BONN · Jeden Tag in der Woche ist Marc Schuster auf der B56 in Richtung Bonn unterwegs. Mit seinem 50er Roller fährt der 37-Jährige zur Arbeit. Da sein Gefährt nur 50 Stundenkilometer schafft, kann er gut beurteilen, wer auf der Tempo-50-Strecke zu schnell fährt.

"Mich überholen viele, wenn ich hier gegen 5.30 Uhr fahre." Deshalb hatte Schuster anlässlich der sechsten Neuauflage des landesweiten Blitzmarathons bei einer Aktion des Lokalsenders Radio Bonn/Rhein-Sieg mitgemacht. Zwar setzte die Polizei auf ein Bürger-Voting. Allerdings nur bei von ihr vorgegebenen Messstellen. Nur auf der Homepage des Lokalsenders konnte man selbst einen Ort vorschlagen.

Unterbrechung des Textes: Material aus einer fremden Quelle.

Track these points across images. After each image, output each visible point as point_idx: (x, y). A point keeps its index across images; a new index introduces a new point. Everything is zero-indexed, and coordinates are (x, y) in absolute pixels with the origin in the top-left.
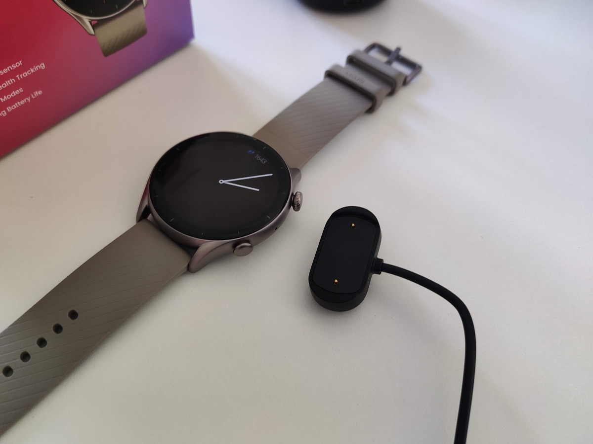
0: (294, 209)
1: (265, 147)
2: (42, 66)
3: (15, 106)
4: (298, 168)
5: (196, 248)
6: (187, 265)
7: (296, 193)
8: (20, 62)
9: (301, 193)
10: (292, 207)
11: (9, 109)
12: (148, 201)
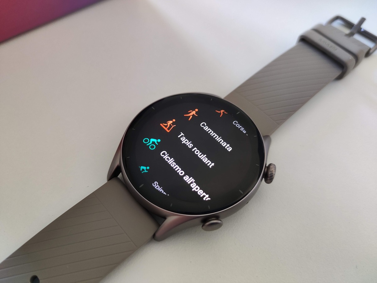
0: (266, 181)
1: (239, 112)
4: (268, 135)
5: (165, 218)
6: (152, 234)
7: (270, 165)
9: (274, 165)
10: (263, 179)
12: (119, 161)
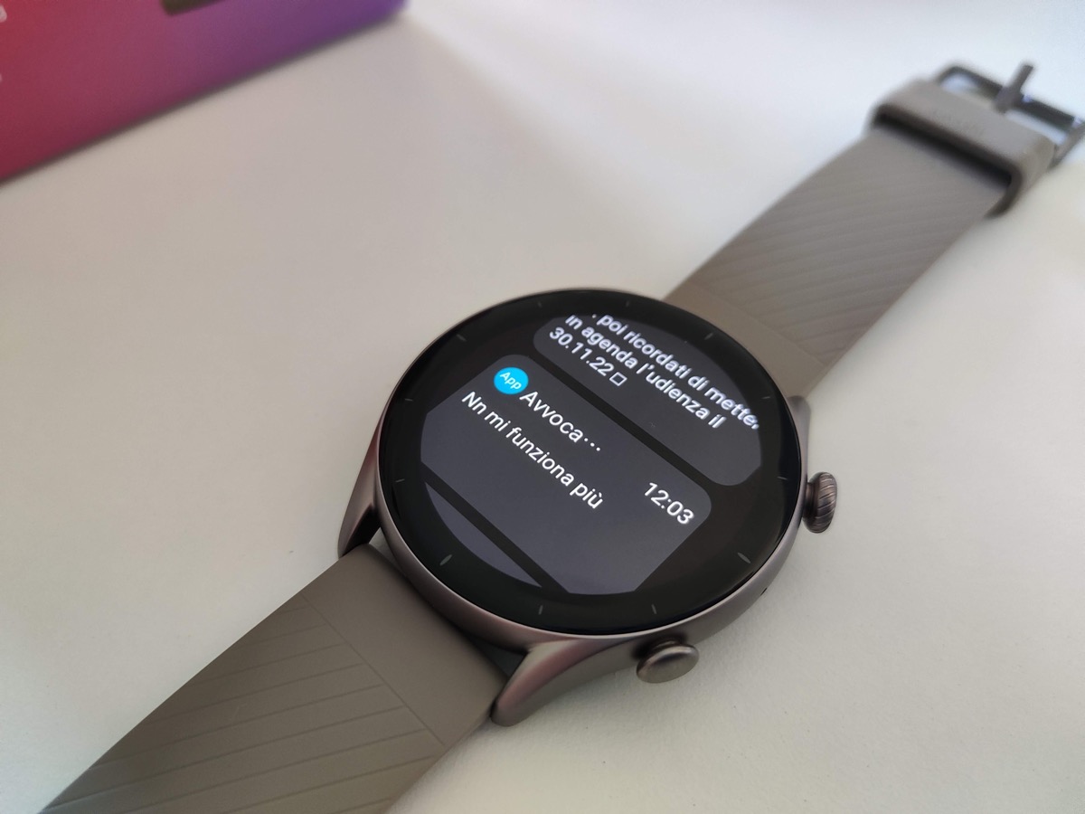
0: (811, 525)
1: (711, 335)
4: (802, 396)
5: (521, 652)
6: (486, 705)
7: (819, 477)
9: (831, 477)
10: (802, 523)
12: (374, 494)
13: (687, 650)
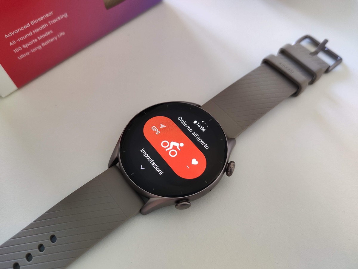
0: (227, 174)
2: (66, 15)
3: (47, 42)
4: (234, 138)
5: (149, 198)
6: (139, 209)
7: (231, 162)
8: (52, 12)
9: (234, 163)
10: (225, 173)
11: (43, 45)
12: (118, 154)
13: (188, 203)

Da auf die B 56 in Höhe von Vilich laut Alberto Coppola, Leiter der Direktion Verkehr, die meisten Stimmen entfielen, baute die Polizei dort ebenfalls einen Blitzer auf. Was Mess-Pate Schuster wunderte, freute Coppola: Denn wie an den übrigen Messpunkten in Bonn und im linksrheinischen Kreisgebiet, mussten Streifenbeamte bis gegen Mittag nur wenige Raser aus dem Verkehr winken. Weniger erfreulich war: Die Beteiligung des Votings ließ mit 1100 Nennungen, so Coppola, zu wünschen übrig: "Da hatten wir uns mehr erhofft."

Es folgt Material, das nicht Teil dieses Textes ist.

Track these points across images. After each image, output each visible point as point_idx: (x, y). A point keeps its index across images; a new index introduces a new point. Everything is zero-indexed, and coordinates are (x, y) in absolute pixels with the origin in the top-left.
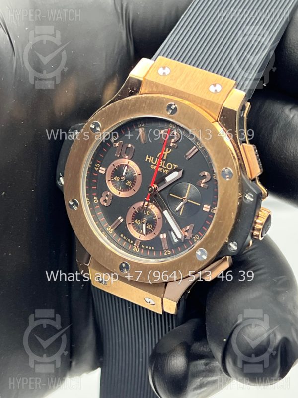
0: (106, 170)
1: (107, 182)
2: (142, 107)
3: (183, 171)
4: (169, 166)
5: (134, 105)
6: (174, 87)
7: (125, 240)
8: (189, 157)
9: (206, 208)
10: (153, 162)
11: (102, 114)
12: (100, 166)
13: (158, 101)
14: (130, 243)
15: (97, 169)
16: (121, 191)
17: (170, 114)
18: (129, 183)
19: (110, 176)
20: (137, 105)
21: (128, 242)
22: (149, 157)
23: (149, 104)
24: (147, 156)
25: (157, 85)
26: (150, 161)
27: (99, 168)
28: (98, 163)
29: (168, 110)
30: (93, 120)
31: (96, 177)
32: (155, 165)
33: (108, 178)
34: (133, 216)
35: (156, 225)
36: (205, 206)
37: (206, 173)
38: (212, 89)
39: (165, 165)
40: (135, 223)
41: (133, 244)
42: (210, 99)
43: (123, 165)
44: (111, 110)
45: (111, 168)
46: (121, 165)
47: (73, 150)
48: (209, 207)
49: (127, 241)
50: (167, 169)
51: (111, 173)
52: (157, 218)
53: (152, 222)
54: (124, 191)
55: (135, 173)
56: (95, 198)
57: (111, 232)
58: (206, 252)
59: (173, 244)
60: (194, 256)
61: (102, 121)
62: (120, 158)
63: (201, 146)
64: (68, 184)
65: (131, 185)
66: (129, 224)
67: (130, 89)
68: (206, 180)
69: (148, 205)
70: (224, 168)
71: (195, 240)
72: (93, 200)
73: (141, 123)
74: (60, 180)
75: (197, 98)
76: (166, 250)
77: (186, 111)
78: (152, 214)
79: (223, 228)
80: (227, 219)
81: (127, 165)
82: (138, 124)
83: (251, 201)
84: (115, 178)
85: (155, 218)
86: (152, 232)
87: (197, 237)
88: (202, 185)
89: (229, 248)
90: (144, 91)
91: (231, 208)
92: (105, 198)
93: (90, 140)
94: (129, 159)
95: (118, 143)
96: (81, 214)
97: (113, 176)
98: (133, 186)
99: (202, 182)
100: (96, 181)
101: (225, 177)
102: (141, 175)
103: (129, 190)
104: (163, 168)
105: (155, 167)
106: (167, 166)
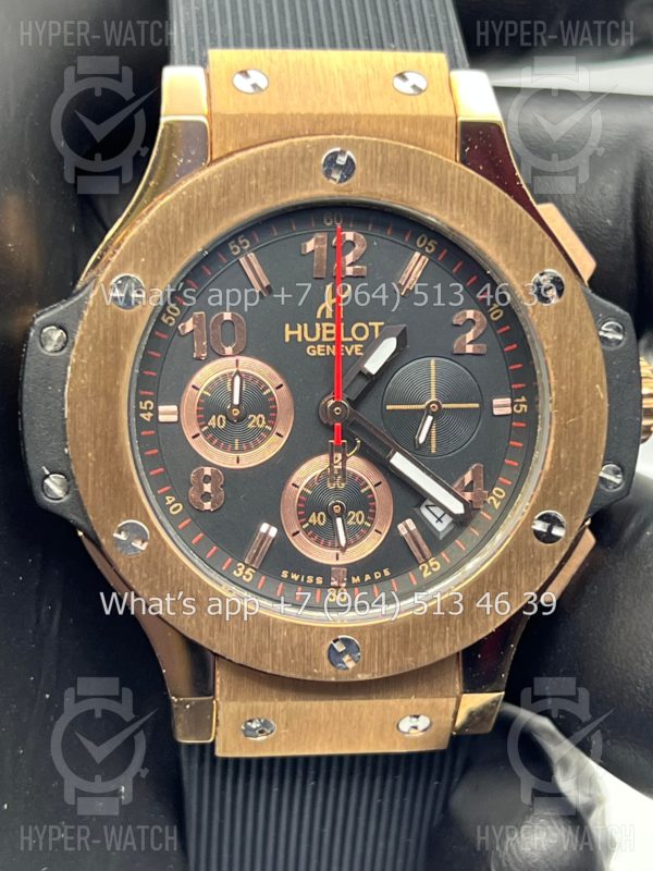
0: (179, 409)
1: (190, 440)
4: (360, 332)
5: (225, 190)
7: (299, 583)
8: (411, 286)
9: (502, 406)
10: (308, 339)
12: (157, 405)
13: (290, 157)
15: (147, 417)
16: (241, 450)
17: (340, 182)
18: (256, 421)
19: (195, 422)
20: (232, 187)
21: (309, 585)
22: (293, 328)
23: (268, 171)
24: (287, 326)
25: (257, 120)
26: (300, 339)
27: (155, 411)
28: (146, 399)
29: (328, 174)
30: (111, 276)
31: (153, 442)
32: (320, 341)
33: (190, 429)
34: (299, 509)
35: (374, 507)
36: (496, 402)
37: (470, 314)
38: (403, 86)
39: (348, 334)
40: (311, 524)
43: (224, 376)
44: (159, 227)
45: (191, 397)
46: (218, 379)
48: (509, 401)
49: (305, 585)
50: (355, 342)
51: (195, 412)
52: (371, 486)
53: (361, 501)
54: (249, 449)
55: (267, 387)
56: (169, 500)
57: (248, 577)
58: (560, 516)
59: (441, 538)
60: (529, 543)
61: (141, 266)
62: (208, 360)
63: (430, 248)
64: (94, 483)
65: (267, 424)
66: (294, 535)
67: (180, 157)
68: (475, 332)
69: (344, 461)
70: (537, 275)
71: (497, 505)
72: (165, 509)
73: (241, 242)
74: (48, 487)
75: (383, 119)
76: (426, 561)
77: (380, 158)
78: (356, 482)
79: (583, 434)
80: (588, 406)
81: (238, 373)
82: (232, 248)
83: (619, 342)
84: (212, 423)
85: (365, 489)
86: (368, 530)
87: (497, 492)
88: (469, 349)
89: (602, 487)
90: (222, 148)
91: (587, 374)
92: (202, 488)
93: (122, 336)
94: (238, 352)
95: (191, 320)
96: (165, 555)
97: (203, 419)
98: (272, 426)
99: (468, 341)
100: (156, 451)
101: (547, 298)
102: (284, 387)
103: (264, 440)
104: (344, 343)
105: (319, 350)
106: (354, 335)
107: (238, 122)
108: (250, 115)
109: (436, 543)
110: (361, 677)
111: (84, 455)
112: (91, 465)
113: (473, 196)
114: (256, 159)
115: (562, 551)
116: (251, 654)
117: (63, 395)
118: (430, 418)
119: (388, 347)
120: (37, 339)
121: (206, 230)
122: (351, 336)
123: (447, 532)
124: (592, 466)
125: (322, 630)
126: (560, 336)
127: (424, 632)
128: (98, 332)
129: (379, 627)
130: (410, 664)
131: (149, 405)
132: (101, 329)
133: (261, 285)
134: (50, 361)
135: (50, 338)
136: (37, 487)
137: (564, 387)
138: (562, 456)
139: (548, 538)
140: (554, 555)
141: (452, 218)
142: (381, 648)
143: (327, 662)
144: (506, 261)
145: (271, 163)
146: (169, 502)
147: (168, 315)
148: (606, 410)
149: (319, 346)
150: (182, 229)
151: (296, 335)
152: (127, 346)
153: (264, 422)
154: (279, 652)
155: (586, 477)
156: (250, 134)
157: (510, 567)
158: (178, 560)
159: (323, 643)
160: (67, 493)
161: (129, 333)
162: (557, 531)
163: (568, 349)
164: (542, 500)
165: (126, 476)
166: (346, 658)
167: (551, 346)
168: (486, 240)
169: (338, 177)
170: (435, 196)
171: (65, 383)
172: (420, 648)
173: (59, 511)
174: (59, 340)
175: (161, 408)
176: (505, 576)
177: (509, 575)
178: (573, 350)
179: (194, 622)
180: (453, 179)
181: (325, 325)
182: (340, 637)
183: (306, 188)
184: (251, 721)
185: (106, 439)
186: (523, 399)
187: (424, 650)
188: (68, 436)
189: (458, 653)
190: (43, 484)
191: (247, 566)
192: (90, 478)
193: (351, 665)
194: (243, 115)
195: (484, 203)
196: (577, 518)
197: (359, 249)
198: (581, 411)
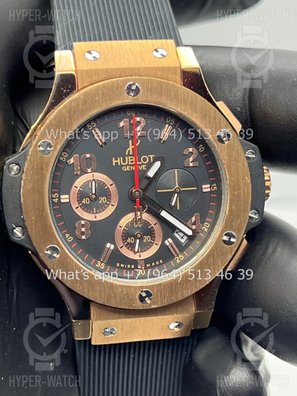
0: (69, 197)
1: (75, 210)
2: (96, 101)
4: (145, 160)
5: (85, 103)
7: (124, 268)
8: (165, 139)
9: (206, 188)
10: (123, 164)
11: (48, 128)
13: (112, 87)
14: (131, 268)
15: (56, 200)
16: (97, 213)
17: (134, 97)
18: (103, 200)
19: (76, 202)
20: (88, 101)
21: (129, 269)
22: (116, 159)
23: (103, 94)
24: (114, 159)
25: (96, 72)
26: (119, 164)
27: (59, 198)
28: (55, 193)
29: (128, 93)
30: (39, 140)
31: (59, 211)
32: (128, 165)
33: (74, 205)
34: (123, 236)
35: (155, 234)
36: (203, 186)
37: (191, 150)
38: (157, 55)
39: (139, 160)
40: (128, 243)
41: (136, 267)
43: (88, 181)
44: (58, 119)
45: (74, 191)
46: (85, 183)
48: (209, 186)
49: (127, 269)
50: (143, 164)
51: (76, 198)
52: (153, 225)
53: (148, 231)
54: (100, 212)
55: (106, 185)
56: (67, 236)
57: (102, 267)
58: (234, 233)
59: (184, 245)
60: (221, 245)
62: (81, 175)
63: (172, 123)
64: (35, 230)
65: (107, 201)
66: (121, 248)
67: (64, 89)
68: (193, 157)
69: (141, 215)
70: (218, 132)
71: (206, 230)
72: (66, 239)
73: (92, 124)
74: (15, 233)
75: (149, 69)
76: (178, 256)
78: (146, 223)
79: (242, 198)
80: (243, 186)
81: (94, 180)
82: (88, 127)
83: (254, 158)
84: (84, 202)
85: (150, 226)
86: (153, 244)
87: (206, 225)
88: (191, 165)
89: (250, 220)
90: (82, 85)
91: (242, 173)
92: (81, 230)
93: (44, 166)
94: (93, 171)
95: (73, 158)
96: (67, 259)
97: (80, 200)
98: (109, 202)
99: (190, 161)
100: (60, 215)
101: (223, 141)
102: (114, 185)
103: (106, 208)
104: (138, 165)
105: (128, 168)
106: (142, 161)
107: (89, 73)
108: (93, 70)
109: (181, 248)
110: (153, 307)
111: (31, 219)
112: (33, 222)
113: (190, 99)
115: (235, 248)
116: (106, 300)
117: (20, 193)
118: (176, 195)
119: (157, 165)
120: (7, 170)
121: (78, 120)
122: (141, 161)
123: (186, 243)
124: (246, 211)
125: (136, 288)
126: (229, 157)
127: (179, 286)
128: (34, 165)
129: (160, 285)
130: (174, 299)
131: (56, 196)
132: (35, 164)
133: (102, 142)
134: (13, 179)
135: (13, 169)
136: (10, 233)
137: (232, 179)
138: (233, 208)
139: (229, 243)
140: (232, 250)
141: (181, 109)
142: (161, 294)
143: (138, 301)
144: (205, 126)
145: (104, 89)
146: (67, 237)
147: (63, 156)
148: (251, 188)
149: (128, 167)
150: (68, 120)
151: (118, 162)
152: (46, 171)
153: (106, 200)
154: (118, 298)
155: (244, 216)
156: (94, 78)
157: (214, 257)
158: (73, 261)
159: (136, 293)
160: (23, 235)
161: (47, 165)
162: (232, 240)
163: (233, 162)
164: (226, 227)
165: (49, 226)
166: (146, 299)
167: (226, 161)
168: (196, 118)
169: (132, 94)
170: (174, 100)
171: (21, 188)
172: (178, 293)
173: (20, 243)
174: (17, 170)
175: (62, 197)
176: (212, 260)
177: (214, 259)
178: (235, 163)
179: (81, 287)
180: (181, 93)
181: (129, 157)
182: (144, 290)
183: (120, 100)
184: (106, 328)
185: (39, 211)
186: (215, 185)
187: (179, 293)
188: (23, 211)
189: (193, 294)
190: (13, 232)
191: (102, 262)
192: (34, 228)
193: (149, 302)
194: (91, 70)
195: (195, 102)
196: (241, 234)
197: (142, 124)
198: (240, 188)
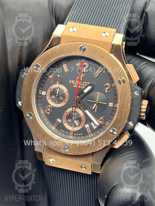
0: (46, 93)
1: (47, 99)
2: (64, 51)
3: (94, 85)
4: (85, 84)
6: (81, 37)
7: (64, 133)
8: (96, 76)
10: (74, 83)
11: (40, 59)
12: (42, 91)
13: (73, 46)
14: (67, 134)
15: (40, 93)
16: (57, 103)
17: (82, 52)
18: (61, 98)
20: (61, 50)
23: (68, 48)
24: (70, 80)
26: (72, 83)
27: (42, 92)
28: (41, 89)
29: (80, 50)
30: (35, 63)
31: (40, 98)
32: (76, 84)
33: (48, 97)
34: (66, 118)
35: (81, 120)
36: (110, 103)
37: (108, 84)
38: (104, 35)
39: (82, 84)
40: (68, 121)
41: (69, 134)
42: (104, 40)
43: (56, 88)
44: (45, 55)
45: (49, 91)
46: (55, 88)
47: (25, 83)
48: (112, 104)
49: (65, 133)
50: (83, 86)
51: (49, 94)
53: (79, 119)
54: (59, 103)
55: (64, 92)
56: (42, 110)
57: (54, 129)
58: (116, 130)
59: (94, 130)
60: (109, 134)
61: (41, 63)
62: (53, 84)
64: (25, 104)
65: (63, 99)
66: (64, 123)
67: (55, 43)
68: (108, 88)
69: (75, 109)
70: (120, 78)
71: (107, 125)
72: (40, 112)
73: (64, 62)
74: (18, 103)
75: (96, 41)
77: (91, 49)
78: (78, 114)
79: (124, 114)
80: (126, 108)
81: (59, 88)
82: (62, 62)
83: (138, 96)
84: (52, 97)
85: (80, 116)
86: (79, 125)
87: (107, 122)
90: (63, 42)
91: (127, 101)
92: (48, 109)
94: (59, 84)
95: (51, 75)
96: (35, 120)
97: (51, 96)
98: (64, 100)
99: (106, 90)
100: (41, 100)
101: (121, 83)
102: (68, 92)
103: (62, 102)
104: (81, 86)
107: (67, 37)
108: (70, 36)
110: (69, 154)
113: (109, 60)
114: (66, 45)
115: (115, 137)
118: (96, 104)
119: (89, 88)
122: (83, 84)
123: (96, 129)
125: (63, 143)
126: (122, 92)
127: (83, 148)
128: (30, 74)
129: (75, 144)
130: (80, 153)
131: (41, 91)
133: (66, 71)
134: (23, 79)
137: (121, 103)
138: (119, 117)
139: (112, 134)
141: (104, 63)
142: (74, 149)
143: (63, 149)
144: (113, 74)
145: (69, 46)
149: (76, 85)
151: (72, 82)
152: (35, 78)
156: (69, 40)
159: (63, 145)
161: (36, 75)
162: (114, 133)
163: (123, 95)
164: (113, 125)
170: (101, 58)
172: (82, 151)
173: (19, 108)
174: (25, 75)
178: (125, 95)
179: (39, 135)
180: (105, 55)
181: (78, 81)
182: (66, 145)
183: (75, 52)
184: (51, 158)
186: (116, 104)
192: (24, 103)
193: (68, 151)
196: (119, 131)
197: (87, 67)
198: (124, 109)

Gegen Mittag hatten Jurek Kilian und Ralf Martin vom Verkehrsdienst der Polizei an der Messstelle an der B 56 innerhalb von rund einer Stunde neun Verstöße registriert. Dabei erreichte eine Fahrerin, die nach Abzug der Toleranz 16 Kilometer zu schnell war, den Spitzenwert. Dennoch sagte Martin: "Die Anzahl ist nicht auffällig." Gleichwohl räumte Kollege Kilian ein, dass nicht zu einer Zeit gemessen wurde, in der Schuster sonst unterwegs ist: "Oft geben uns Bürger auch nicht die Zeiten an, zu denen wir messen sollen."

Trotz des Problems mit dem Messzeitpunkt hatte sich gestern an der B 56 im Kleinen angedeutet, was die Polizei zur Halbzeit der Aktion gegen 14 Uhr im Ganzen feststellen konnte: Vergleichsweise wenig Verstöße - und wenn, dann rangierten die Übertretungen oft im Bereich von Ordnungswidrigkeiten. Laut Polizeisprecher Christoph Schnur habe man an 17 Kontrollstellen 2356 Verkehrsteilnehmer kontrolliert, 111 waren zu schnell, also 4,7 Prozent. Der Spitzenwert lag bei 26 Stundenkilometern. Zum Vergleich: Beim Marathon im Oktober hatte die Polizei mit 693 deutlich weniger Fahrer kontrolliert, rund 7,8 Prozent (54) waren zu schnell.

Dass die Polizei "ihre wertvolle Zeit bei Geschwindigkeitsmessungen vertrödelt", was die FDP Innenminister Ralf Jäger (SPD) vorwirft, glaubt Coppola nicht. Gradmesser für ihn ist die Unfallstatistik: "Die Zahl der Verunglückten ist 2013 im Vergleich zum Vorjahr leicht um 1,2 Prozent gesunken, bei einem leichten Anstieg der Gesamtunfallzahlen um 0,9 Prozent." Bemerkenswert ist für Coppola jedoch, "dass die Zahl der schwer verletzten Verkehrsteilnehmer um 12,4 Prozent zurückgegangen ist".

Er wies darauf hin, dass Unfallfolgen und die Schwere der Verletzungen "erheblich durch die Geschwindigkeit beeinflusst werden. Auch kann der Verkehrsexperte die Kritik nicht nachvollziehen, dass sich Bürger abgezockt fühlten: "Wir spielen mit offenen Karten und geben unsere Messpunkte bekannt!"